## DIRECTIONS
Print what the records say exactly, and omit the pictures.

## INPUT DATA
*-*-*
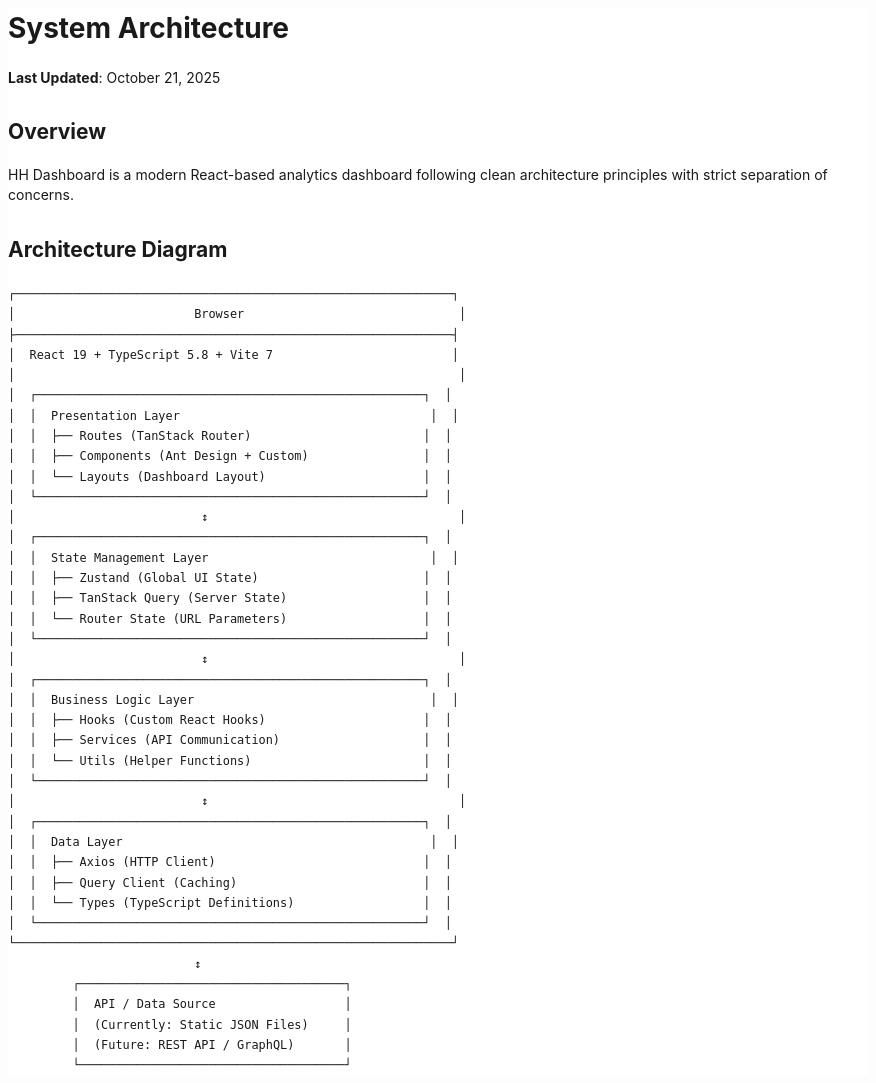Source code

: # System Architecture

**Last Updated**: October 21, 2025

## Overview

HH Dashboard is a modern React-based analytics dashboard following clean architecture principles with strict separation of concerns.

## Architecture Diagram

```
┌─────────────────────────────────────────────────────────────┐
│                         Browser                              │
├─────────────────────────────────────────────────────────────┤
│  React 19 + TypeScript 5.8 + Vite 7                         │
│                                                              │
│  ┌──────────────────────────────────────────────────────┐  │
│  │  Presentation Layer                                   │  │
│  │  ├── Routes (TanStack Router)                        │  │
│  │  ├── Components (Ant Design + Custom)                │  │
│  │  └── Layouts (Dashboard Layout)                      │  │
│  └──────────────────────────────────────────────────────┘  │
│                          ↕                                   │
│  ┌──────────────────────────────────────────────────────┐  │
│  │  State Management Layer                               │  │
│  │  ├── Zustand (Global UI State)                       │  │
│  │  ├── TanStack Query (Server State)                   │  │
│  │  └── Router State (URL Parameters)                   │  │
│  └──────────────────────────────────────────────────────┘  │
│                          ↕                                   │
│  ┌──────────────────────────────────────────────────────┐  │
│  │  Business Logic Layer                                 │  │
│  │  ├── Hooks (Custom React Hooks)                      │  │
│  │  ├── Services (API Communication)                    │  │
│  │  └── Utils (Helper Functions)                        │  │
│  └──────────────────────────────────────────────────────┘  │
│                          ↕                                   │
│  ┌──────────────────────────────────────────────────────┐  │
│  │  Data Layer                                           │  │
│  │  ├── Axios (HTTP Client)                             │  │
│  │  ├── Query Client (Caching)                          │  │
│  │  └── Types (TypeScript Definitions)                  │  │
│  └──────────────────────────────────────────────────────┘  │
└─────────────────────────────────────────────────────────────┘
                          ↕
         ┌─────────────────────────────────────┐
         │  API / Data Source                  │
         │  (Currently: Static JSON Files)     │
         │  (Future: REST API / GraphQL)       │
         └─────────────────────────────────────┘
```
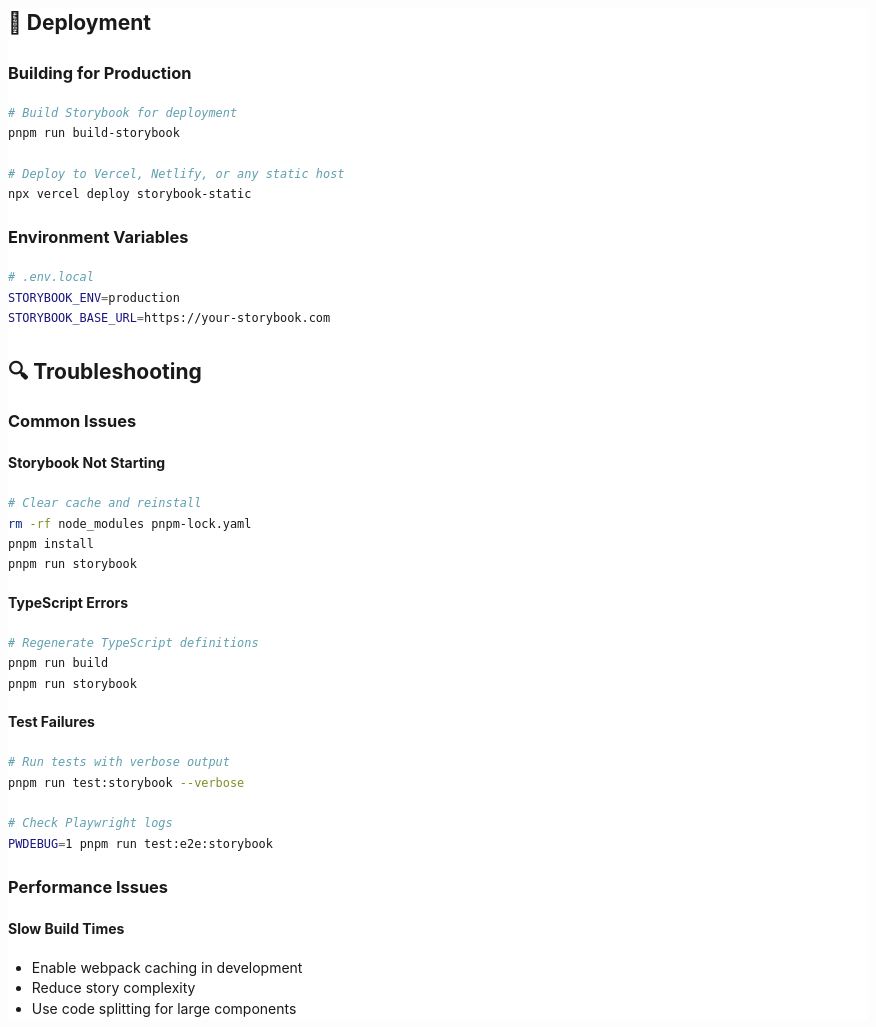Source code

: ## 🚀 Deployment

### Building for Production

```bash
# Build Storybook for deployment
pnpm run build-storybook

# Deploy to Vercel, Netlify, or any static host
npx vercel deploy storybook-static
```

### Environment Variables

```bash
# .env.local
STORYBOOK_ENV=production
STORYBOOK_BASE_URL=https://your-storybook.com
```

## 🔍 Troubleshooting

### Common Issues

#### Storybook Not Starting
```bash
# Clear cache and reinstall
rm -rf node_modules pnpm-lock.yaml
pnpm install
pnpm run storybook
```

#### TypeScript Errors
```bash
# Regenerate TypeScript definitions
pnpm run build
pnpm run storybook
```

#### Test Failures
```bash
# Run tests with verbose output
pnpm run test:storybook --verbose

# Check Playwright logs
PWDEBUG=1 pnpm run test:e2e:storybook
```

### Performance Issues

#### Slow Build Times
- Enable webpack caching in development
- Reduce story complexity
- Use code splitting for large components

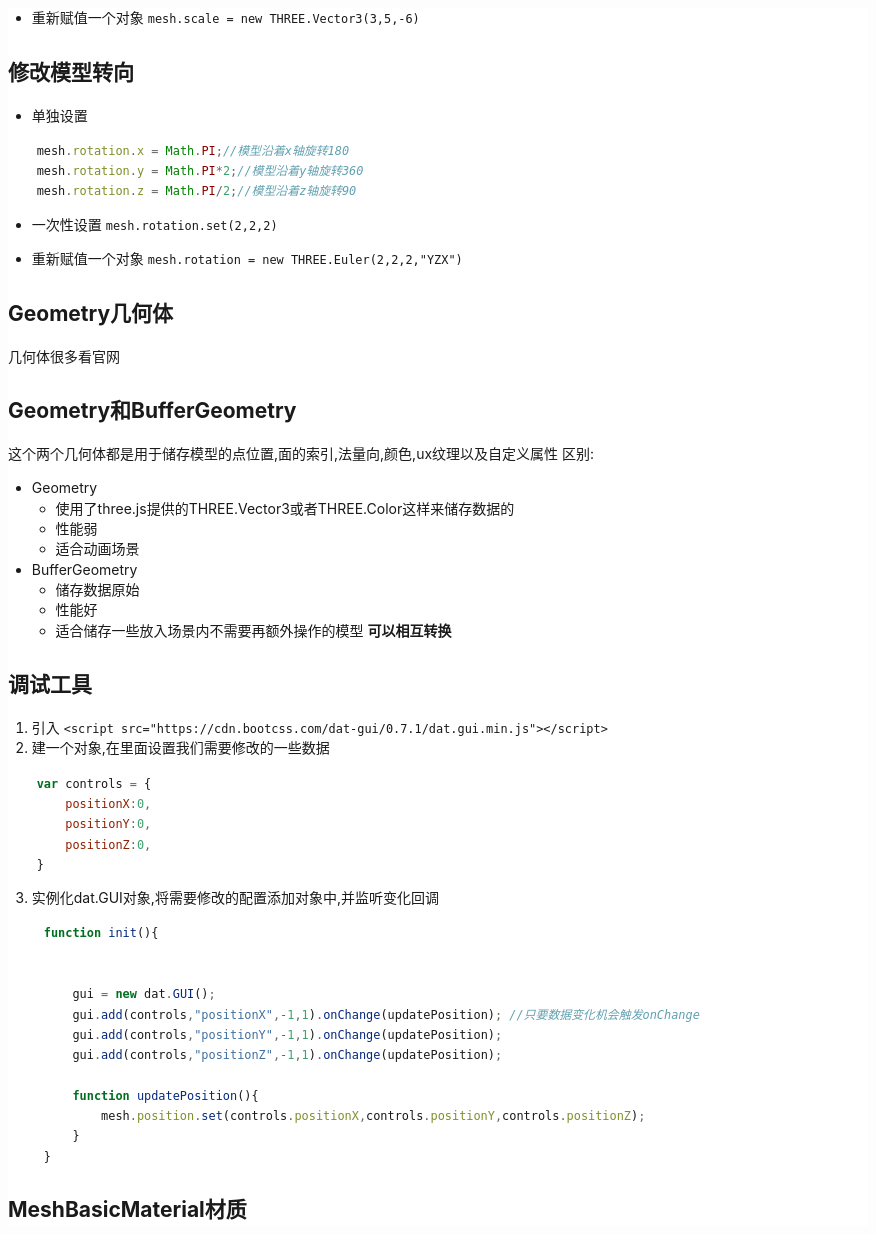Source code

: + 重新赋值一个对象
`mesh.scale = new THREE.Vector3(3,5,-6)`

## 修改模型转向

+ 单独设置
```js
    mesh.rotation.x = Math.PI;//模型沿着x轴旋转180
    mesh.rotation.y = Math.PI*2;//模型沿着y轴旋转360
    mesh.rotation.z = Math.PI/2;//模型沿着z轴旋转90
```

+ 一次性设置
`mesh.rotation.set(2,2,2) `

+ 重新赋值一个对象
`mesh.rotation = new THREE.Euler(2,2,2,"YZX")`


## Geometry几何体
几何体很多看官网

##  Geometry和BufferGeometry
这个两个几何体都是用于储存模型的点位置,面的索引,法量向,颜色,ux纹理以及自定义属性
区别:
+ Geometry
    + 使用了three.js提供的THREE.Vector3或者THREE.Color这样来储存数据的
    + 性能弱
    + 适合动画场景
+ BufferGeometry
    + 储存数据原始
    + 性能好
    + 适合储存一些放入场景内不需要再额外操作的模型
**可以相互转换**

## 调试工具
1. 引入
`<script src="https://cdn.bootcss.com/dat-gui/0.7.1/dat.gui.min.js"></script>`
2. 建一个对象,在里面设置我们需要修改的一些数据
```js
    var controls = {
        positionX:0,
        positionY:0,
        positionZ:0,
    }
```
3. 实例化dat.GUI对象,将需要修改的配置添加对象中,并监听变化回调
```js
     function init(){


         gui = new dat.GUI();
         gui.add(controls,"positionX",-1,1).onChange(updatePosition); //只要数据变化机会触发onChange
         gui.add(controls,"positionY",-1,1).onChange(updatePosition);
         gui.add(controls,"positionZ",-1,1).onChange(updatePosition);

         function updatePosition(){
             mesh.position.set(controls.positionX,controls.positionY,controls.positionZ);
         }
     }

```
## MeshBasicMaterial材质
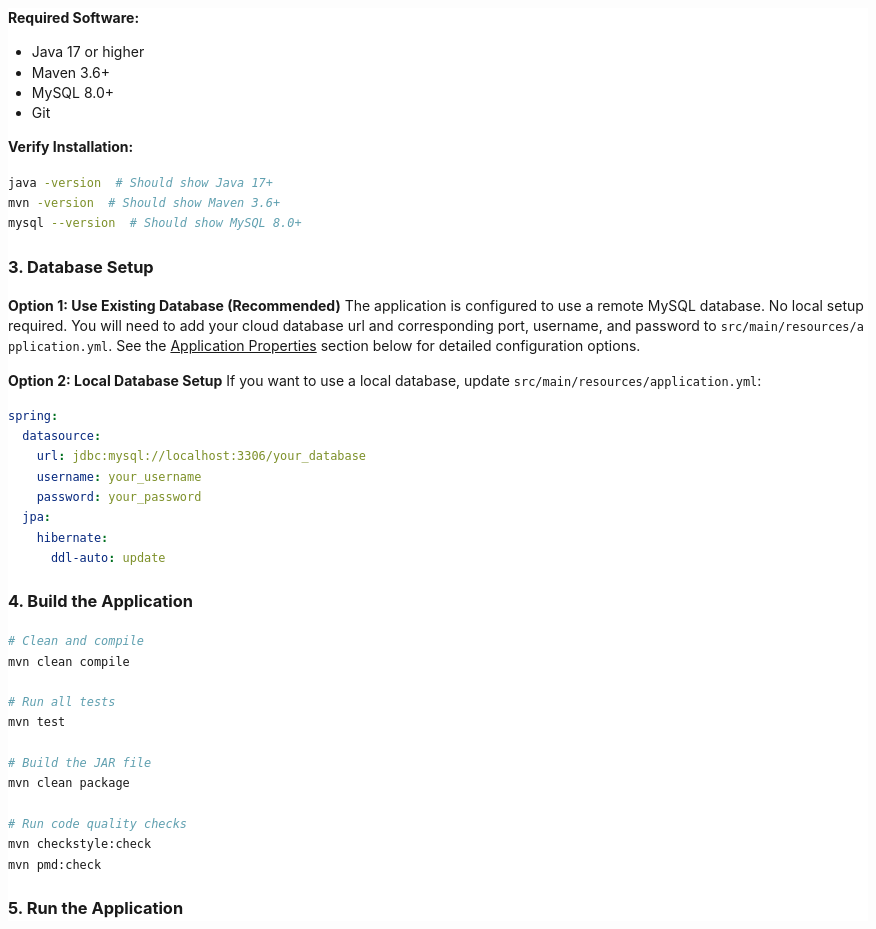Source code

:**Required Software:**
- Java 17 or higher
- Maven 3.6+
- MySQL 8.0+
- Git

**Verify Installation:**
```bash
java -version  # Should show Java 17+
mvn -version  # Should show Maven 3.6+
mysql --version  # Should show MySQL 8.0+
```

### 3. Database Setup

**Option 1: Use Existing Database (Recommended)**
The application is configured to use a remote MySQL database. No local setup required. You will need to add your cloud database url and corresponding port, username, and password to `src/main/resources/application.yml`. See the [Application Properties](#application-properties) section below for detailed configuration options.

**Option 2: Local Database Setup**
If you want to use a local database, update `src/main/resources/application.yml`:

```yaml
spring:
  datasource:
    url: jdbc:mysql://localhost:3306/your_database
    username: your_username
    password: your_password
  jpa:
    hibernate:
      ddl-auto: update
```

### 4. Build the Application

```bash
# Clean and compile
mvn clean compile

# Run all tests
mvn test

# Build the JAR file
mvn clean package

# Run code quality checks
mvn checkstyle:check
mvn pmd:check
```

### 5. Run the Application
*-*-*
## SOLUTION BELOW
Source code

: # System Architecture

**Last Updated**: October 21, 2025

## Overview

HH Dashboard is a modern React-based analytics dashboard following clean architecture principles with strict separation of concerns.

## Architecture Diagram

```
┌─────────────────────────────────────────────────────────────┐
│                         Browser                              │
├─────────────────────────────────────────────────────────────┤
│  React 19 + TypeScript 5.8 + Vite 7                         │
│                                                              │
│  ┌──────────────────────────────────────────────────────┐  │
│  │  Presentation Layer                                   │  │
│  │  ├── Routes (TanStack Router)                        │  │
│  │  ├── Components (Ant Design + Custom)                │  │
│  │  └── Layouts (Dashboard Layout)                      │  │
│  └──────────────────────────────────────────────────────┘  │
│                          ↕                                   │
│  ┌──────────────────────────────────────────────────────┐  │
│  │  State Management Layer                               │  │
│  │  ├── Zustand (Global UI State)                       │  │
│  │  ├── TanStack Query (Server State)                   │  │
│  │  └── Router State (URL Parameters)                   │  │
│  └──────────────────────────────────────────────────────┘  │
│                          ↕                                   │
│  ┌──────────────────────────────────────────────────────┐  │
│  │  Business Logic Layer                                 │  │
│  │  ├── Hooks (Custom React Hooks)                      │  │
│  │  ├── Services (API Communication)                    │  │
│  │  └── Utils (Helper Functions)                        │  │
│  └──────────────────────────────────────────────────────┘  │
│                          ↕                                   │
│  ┌──────────────────────────────────────────────────────┐  │
│  │  Data Layer                                           │  │
│  │  ├── Axios (HTTP Client)                             │  │
│  │  ├── Query Client (Caching)                          │  │
│  │  └── Types (TypeScript Definitions)                  │  │
│  └──────────────────────────────────────────────────────┘  │
└─────────────────────────────────────────────────────────────┘
                          ↕
         ┌─────────────────────────────────────┐
         │  API / Data Source                  │
         │  (Currently: Static JSON Files)     │
         │  (Future: REST API / GraphQL)       │
         └─────────────────────────────────────┘
```
Source code

: ## 🚀 Deployment

### Building for Production

```bash
# Build Storybook for deployment
pnpm run build-storybook

# Deploy to Vercel, Netlify, or any static host
npx vercel deploy storybook-static
```

### Environment Variables

```bash
# .env.local
STORYBOOK_ENV=production
STORYBOOK_BASE_URL=https://your-storybook.com
```

## 🔍 Troubleshooting

### Common Issues

#### Storybook Not Starting
```bash
# Clear cache and reinstall
rm -rf node_modules pnpm-lock.yaml
pnpm install
pnpm run storybook
```

#### TypeScript Errors
```bash
# Regenerate TypeScript definitions
pnpm run build
pnpm run storybook
```

#### Test Failures
```bash
# Run tests with verbose output
pnpm run test:storybook --verbose

# Check Playwright logs
PWDEBUG=1 pnpm run test:e2e:storybook
```

### Performance Issues

#### Slow Build Times
- Enable webpack caching in development
- Reduce story complexity
- Use code splitting for large components

Source code

: + 重新赋值一个对象
`mesh.scale = new THREE.Vector3(3,5,-6)`

## 修改模型转向

+ 单独设置
```js
    mesh.rotation.x = Math.PI;//模型沿着x轴旋转180
    mesh.rotation.y = Math.PI*2;//模型沿着y轴旋转360
    mesh.rotation.z = Math.PI/2;//模型沿着z轴旋转90
```

+ 一次性设置
`mesh.rotation.set(2,2,2) `

+ 重新赋值一个对象
`mesh.rotation = new THREE.Euler(2,2,2,"YZX")`


## Geometry几何体
几何体很多看官网

##  Geometry和BufferGeometry
这个两个几何体都是用于储存模型的点位置,面的索引,法量向,颜色,ux纹理以及自定义属性
区别:
+ Geometry
    + 使用了three.js提供的THREE.Vector3或者THREE.Color这样来储存数据的
    + 性能弱
    + 适合动画场景
+ BufferGeometry
    + 储存数据原始
    + 性能好
    + 适合储存一些放入场景内不需要再额外操作的模型
**可以相互转换**

## 调试工具
1. 引入
`<script src="https://cdn.bootcss.com/dat-gui/0.7.1/dat.gui.min.js"></script>`
2. 建一个对象,在里面设置我们需要修改的一些数据
```js
    var controls = {
        positionX:0,
        positionY:0,
        positionZ:0,
    }
```
3. 实例化dat.GUI对象,将需要修改的配置添加对象中,并监听变化回调
```js
     function init(){


         gui = new dat.GUI();
         gui.add(controls,"positionX",-1,1).onChange(updatePosition); //只要数据变化机会触发onChange
         gui.add(controls,"positionY",-1,1).onChange(updatePosition);
         gui.add(controls,"positionZ",-1,1).onChange(updatePosition);

         function updatePosition(){
             mesh.position.set(controls.positionX,controls.positionY,controls.positionZ);
         }
     }

```
## MeshBasicMaterial材质
Source code

:**Required Software:**
- Java 17 or higher
- Maven 3.6+
- MySQL 8.0+
- Git

**Verify Installation:**
```bash
java -version  # Should show Java 17+
mvn -version  # Should show Maven 3.6+
mysql --version  # Should show MySQL 8.0+
```

### 3. Database Setup

**Option 1: Use Existing Database (Recommended)**
The application is configured to use a remote MySQL database. No local setup required. You will need to add your cloud database url and corresponding port, username, and password to `src/main/resources/application.yml`. See the [Application Properties](#application-properties) section below for detailed configuration options.

**Option 2: Local Database Setup**
If you want to use a local database, update `src/main/resources/application.yml`:

```yaml
spring:
  datasource:
    url: jdbc:mysql://localhost:3306/your_database
    username: your_username
    password: your_password
  jpa:
    hibernate:
      ddl-auto: update
```

### 4. Build the Application

```bash
# Clean and compile
mvn clean compile

# Run all tests
mvn test

# Build the JAR file
mvn clean package

# Run code quality checks
mvn checkstyle:check
mvn pmd:check
```

### 5. Run the Application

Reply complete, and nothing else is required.